What you're attempting here is (1) and I think we'd have a lot less hesitancy about accepting that than any progress towards (2). Proposal (2) has more security complexity and we just need to do some thinking about it and admittedly haven't got around to it.
As for your implementation for (1), that looks roughly right. In the tests, I'd probably have only a single metadata key in the WithVault arguments just to ensure we'd not interpolating metadata that's unexpected (i.e. keep meta2 in the jobspec but have only meta1 in the extra claims). If you're interested in submitting a PR I think we'd be happy to get that reviewed.
I'll chime in with my 2 cents again because this has become something that's still blocking us from ditching our homebrew duct tape and bailing wire solution via yet-another-app; I don't see the security implications in allowing additional arbitrary claims to be added to an identity token (that isn't used for vault or consul) - after all it's the job of the consuming application to validate the token and it's claims.
And that's fine; because realistically I don't want Nomad telling me what I can and can't do (from a security standpoint) with the jobs I run. Assume that if I choose to add additional claims that I've done my risk analysis and I'm aware of any potential pitfalls. If Nomad wishes to tell me what I should and shouldn't do, that's fine, but at least allow me to tell it to shut up and do as it's told.
As I mentioned before, gate it behind a client configuration setting that is off by default, and has to be explicitly enabled in order for additional claims to work - at that point it's very much like "you opted in to this, so if it breaks, you get to keep both pieces".

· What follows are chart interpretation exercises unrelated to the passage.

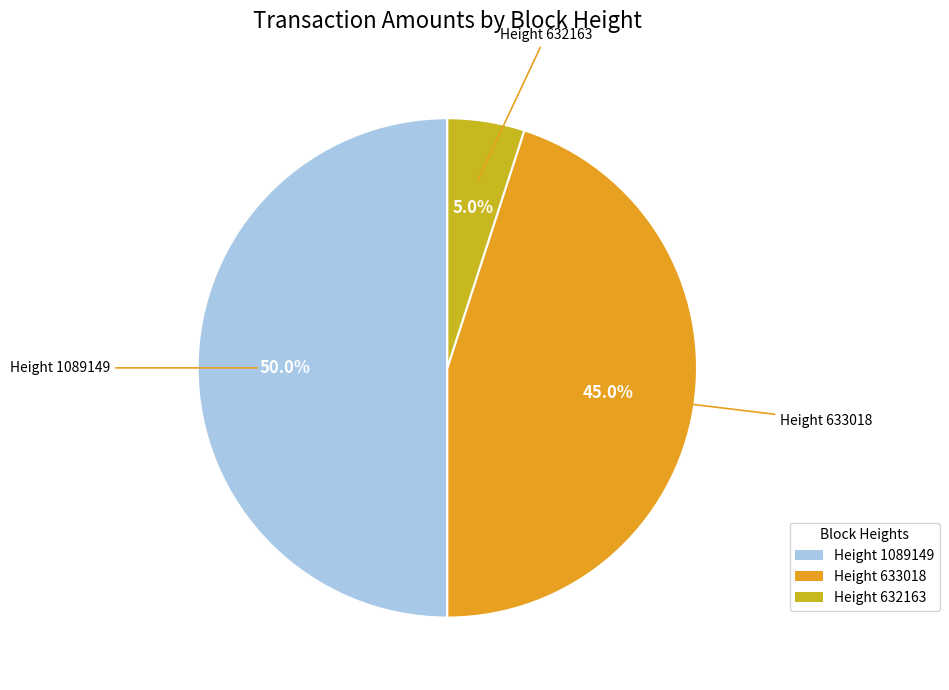

What percentage is NOT represented by Height 632163?

95.0%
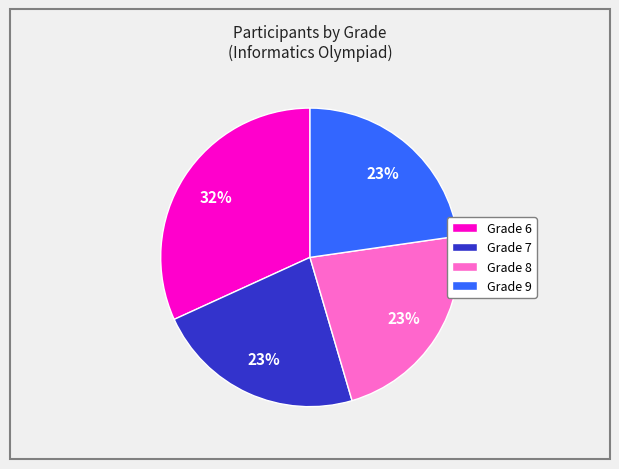

Is there any slice that represents more than half of the pie?

No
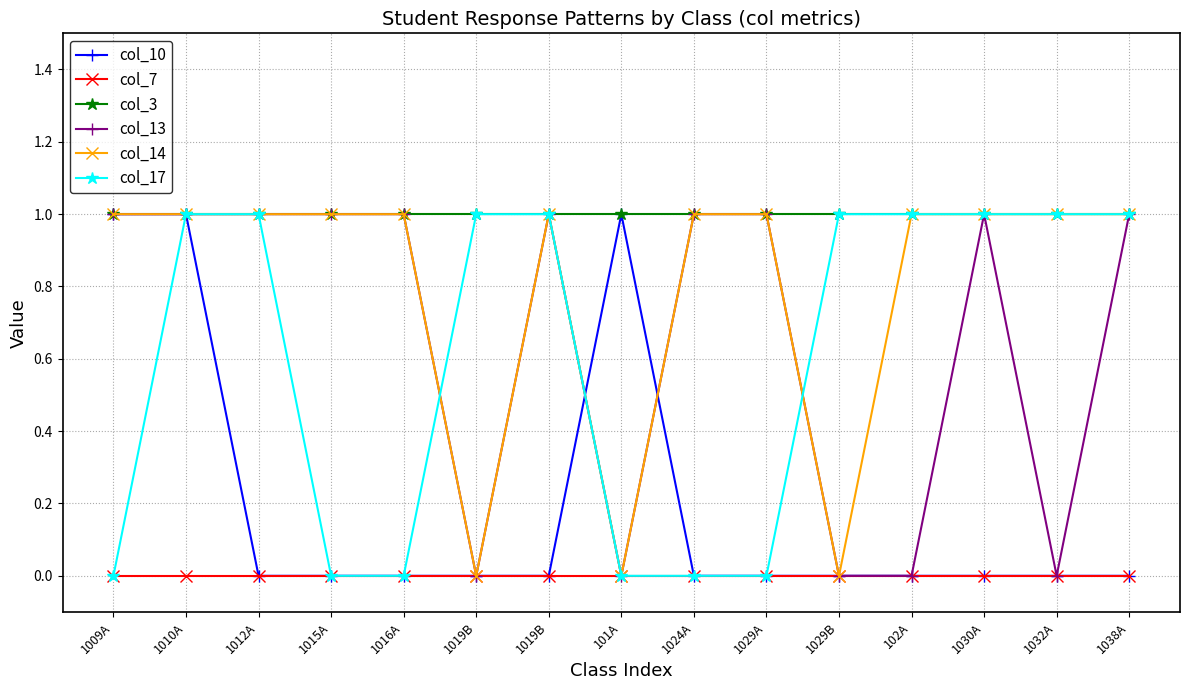

True or false: col_3 has more than 2 points higher than both neighbors.

False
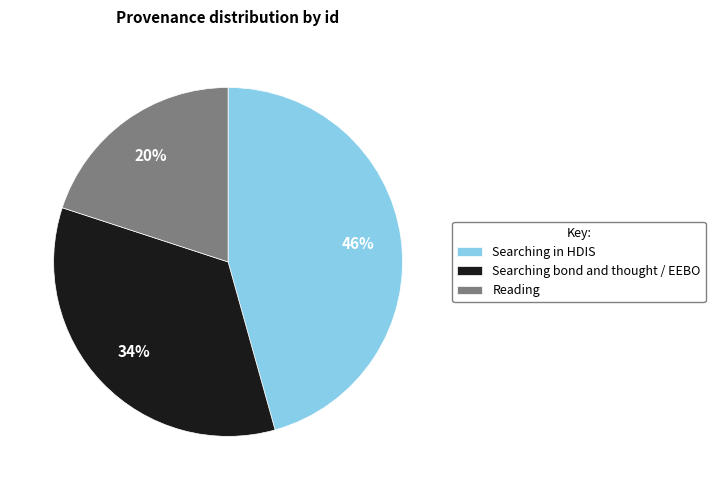

Which slice is the largest?

Searching in HDIS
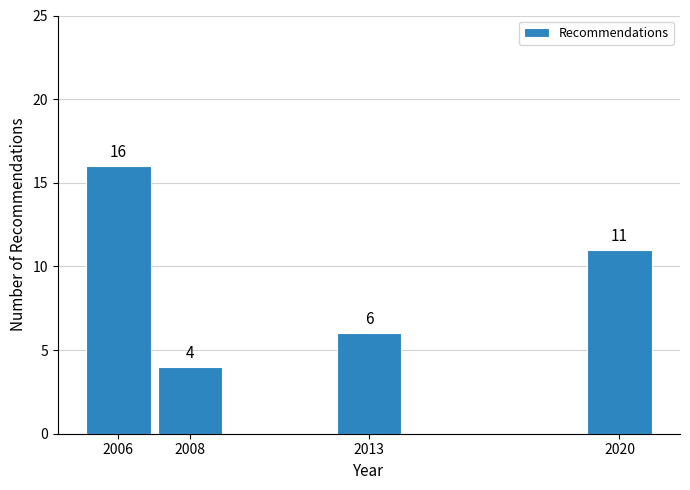

Reading left to right, what are all the values shown in this chart?

16	4	6	11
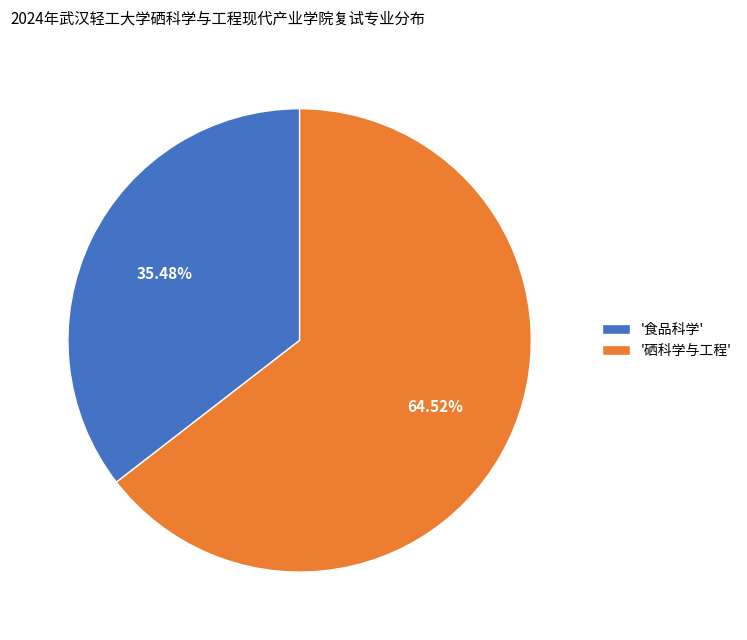

Approximately how many times larger is the value at '硒科学与工程' compared to '食品科学'?

1.8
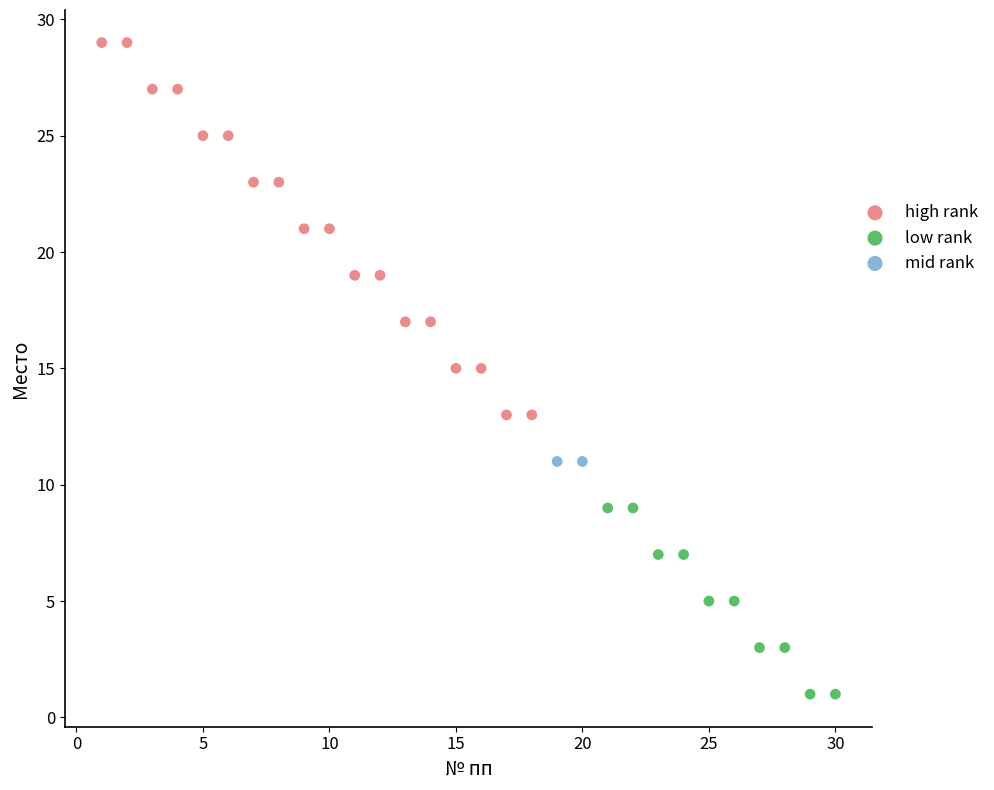

Which series reaches the maximum Y coordinate?

high rank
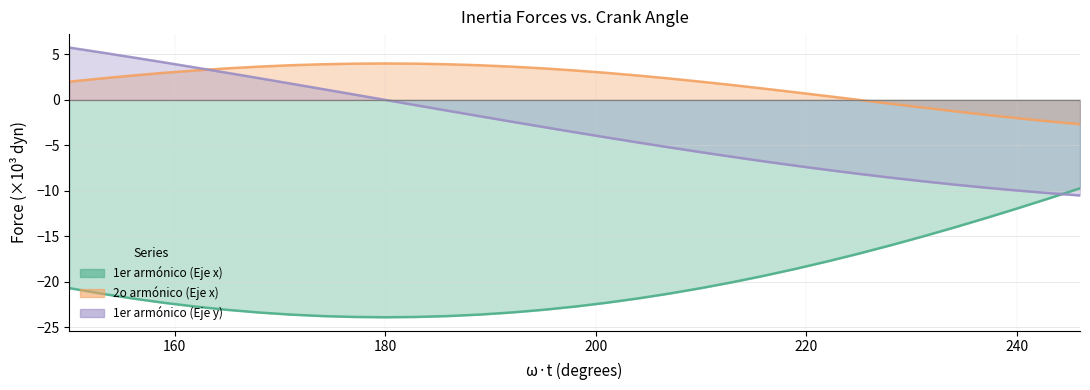

Does the chart have visible grid lines?

Yes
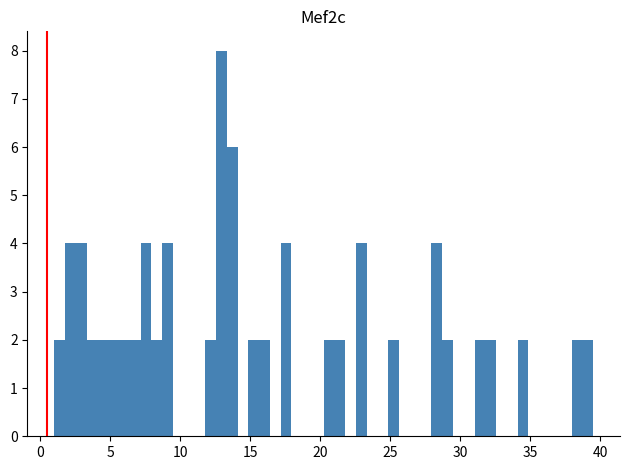

Read against the x-axis, roughly where is the centre of the tallest bar?

13.0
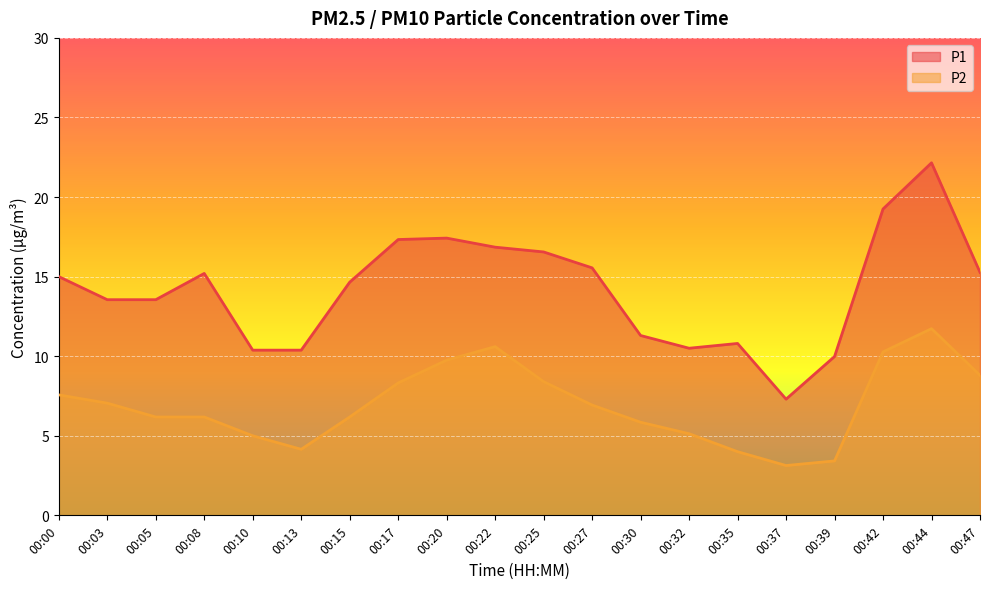

Is the value of P1 at 00:27 greater than the value of P2 at 00:13?

Yes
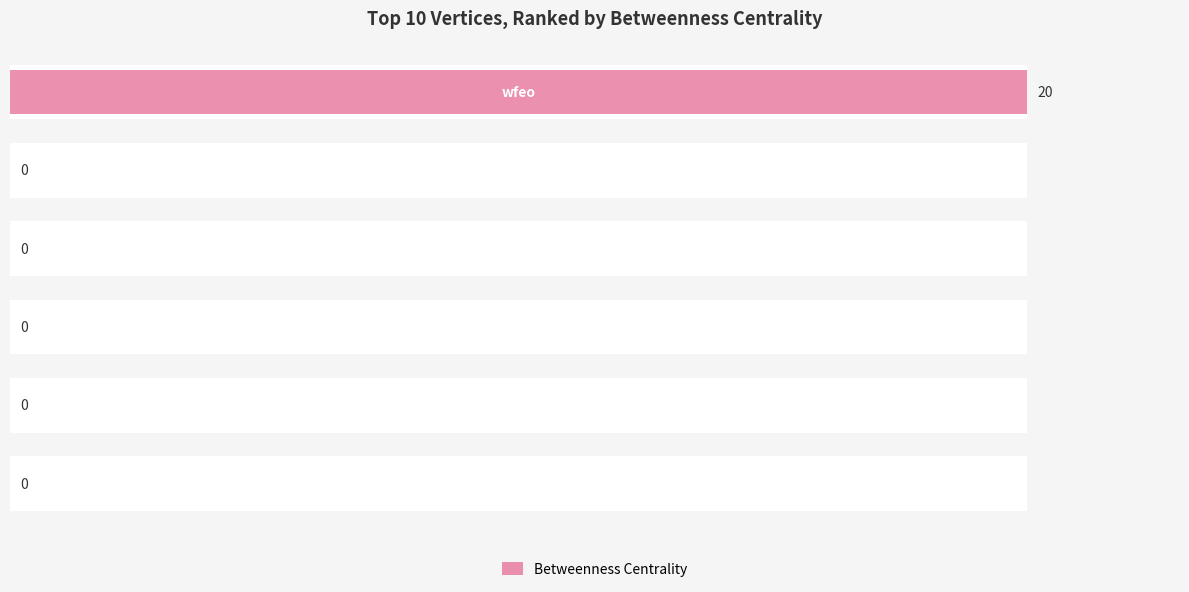

Reading right to left, list all the values displayed in this chart.

0	0	0	0	0	20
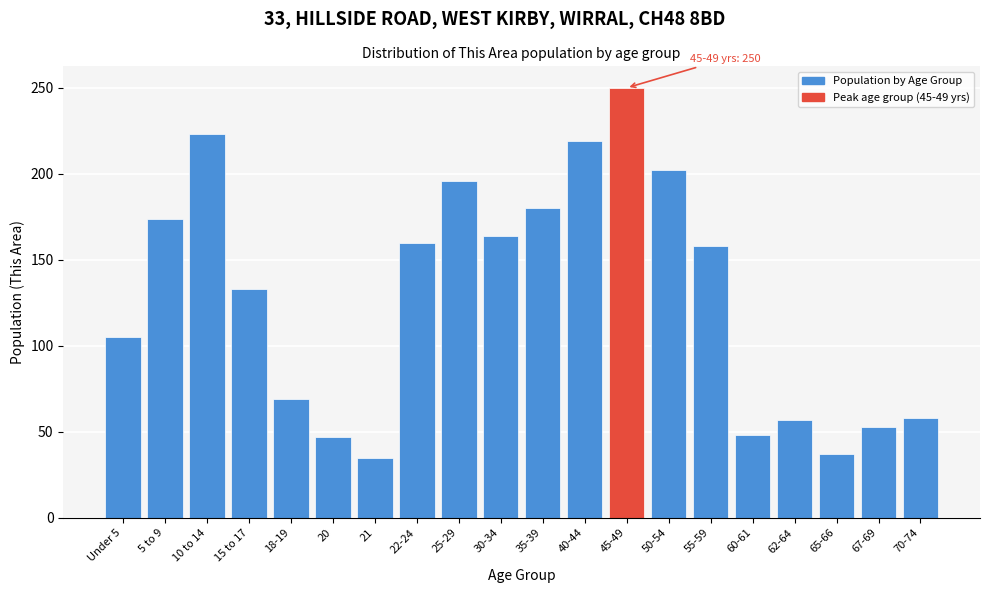

What position from the left is 25-29?

9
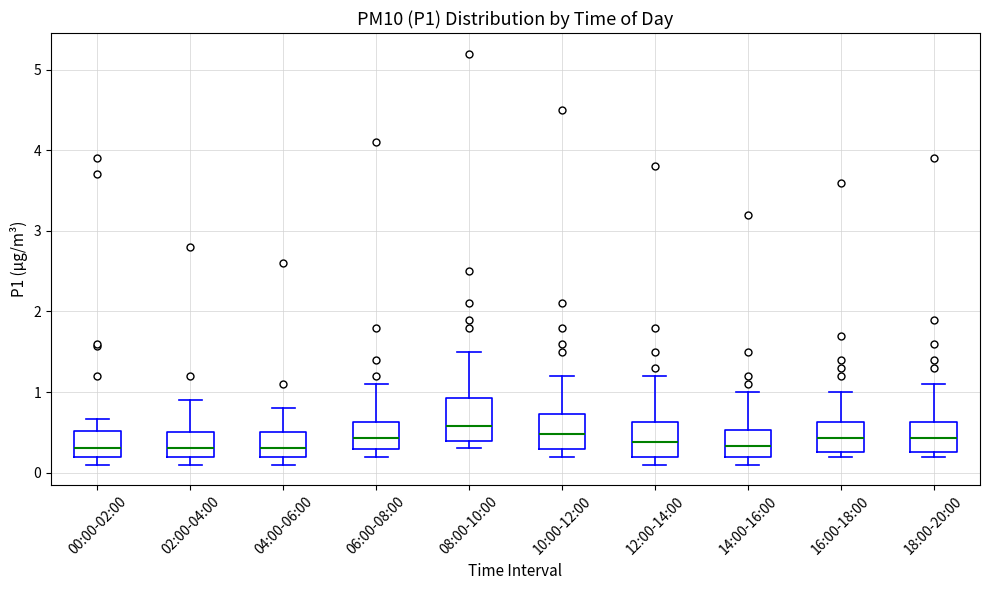

Reading left to right, read every box against the y-axis: the position of its median line, the range the box covers, and the ends of its whiskers. The values are not printed on the chart, so give them approximately, as read against the axis.

00:00-02:00: median 0.3, box 0.2 to 0.5, whiskers 0.1 to 0.7
02:00-04:00: median 0.3, box 0.2 to 0.5, whiskers 0.1 to 0.9
04:00-06:00: median 0.3, box 0.2 to 0.5, whiskers 0.1 to 0.8
06:00-08:00: median 0.4, box 0.3 to 0.6, whiskers 0.2 to 1.1
08:00-10:00: median 0.6, box 0.4 to 0.9, whiskers 0.3 to 1.5
10:00-12:00: median 0.5, box 0.3 to 0.7, whiskers 0.2 to 1.2
12:00-14:00: median 0.4, box 0.2 to 0.6, whiskers 0.1 to 1.2
14:00-16:00: median 0.3, box 0.2 to 0.5, whiskers 0.1 to 1.0
16:00-18:00: median 0.4, box 0.3 to 0.6, whiskers 0.2 to 1.0
18:00-20:00: median 0.4, box 0.3 to 0.6, whiskers 0.2 to 1.1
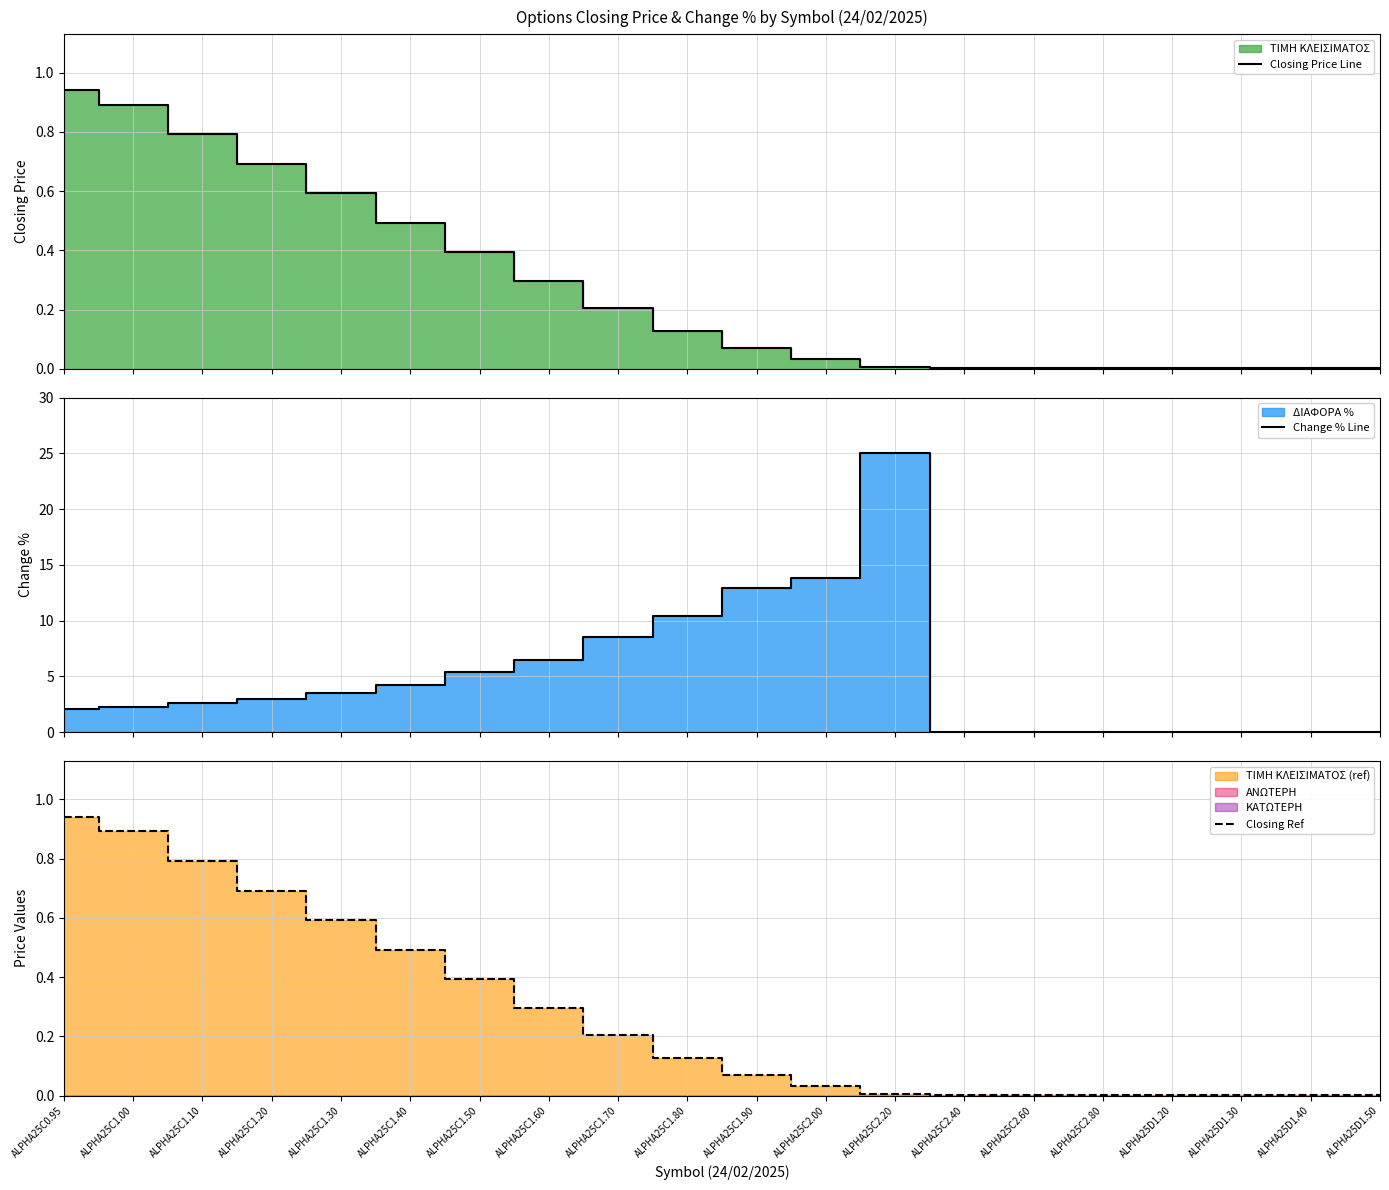

What is the difference between the maximum and minimum values in the Closing Ref series?

0.9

I don't see the security implications in allowing additional arbitrary claims to be added to an identity token (that isn't used for vault or consul) - after all it's the job of the consuming application to validate the token and it's claims.
I have a job "example" in namespace "developer" and I have an ACL token with namespace "developer" { policy = "write" }. So you're ok with me having an identity that says:
identity {
extra_claims {
nomad_namespace = "production"
nomad_job = "foo"
}
}
Probably not? Under the Nomad security model personas we expect that a cluster administrator does want tight control over what job authors ("Nomad operator" in that link) can deploy. We need to design those controls:
- Is this just an on/off boolean feature for the whole cluster?
- Should cluster admins be able to provide allowlist/denylist rules for what claims can be made?
- Can those rules have globs?
- Are those rules opt-in or opt-out?
- Should we reserve key prefixes in claims, so that we can expand the set of claims Nomad writes in the future?
- Should cluster admins be able to assign those rules per-namespace? Per-node pool?
- Should any of these controls be an Enterprise-only feature? If so, what does the reduced version of the control look like in the CE product?
There's a bunch of design work to do and getting it wrong means screwing up a security component. If you don't need those controls that's fine, but have some empathy that lots of folks will. You're always welcome to contribute specific ideas or patches.
As I mentioned before, gate it behind a client configuration setting
It would have to be in the server-side control, not the client. Otherwise the same allocation deployed to different nodes would have different claim values (or just fail, depending on how it was implemented).
So you're ok with me having an identity that says:
No... and that's an awful example because if whoever implements this feature allows for extra arbitrary claims to overwrite the claims nomad generates, well... I would have a fair few choice things to say about that :)
And as far as the list of design bullets go, a fair few of those hinge on just allowing people to willy-nilly declare additional claims, which would be... cough not smart. Of course you want to prevent anything from clobbering existing claims, which means that at least 2 out of the 3 bullets are a "yes" - and whether or not to make it an EE feature, well, no?
And yes, server-side control for the config setting of course.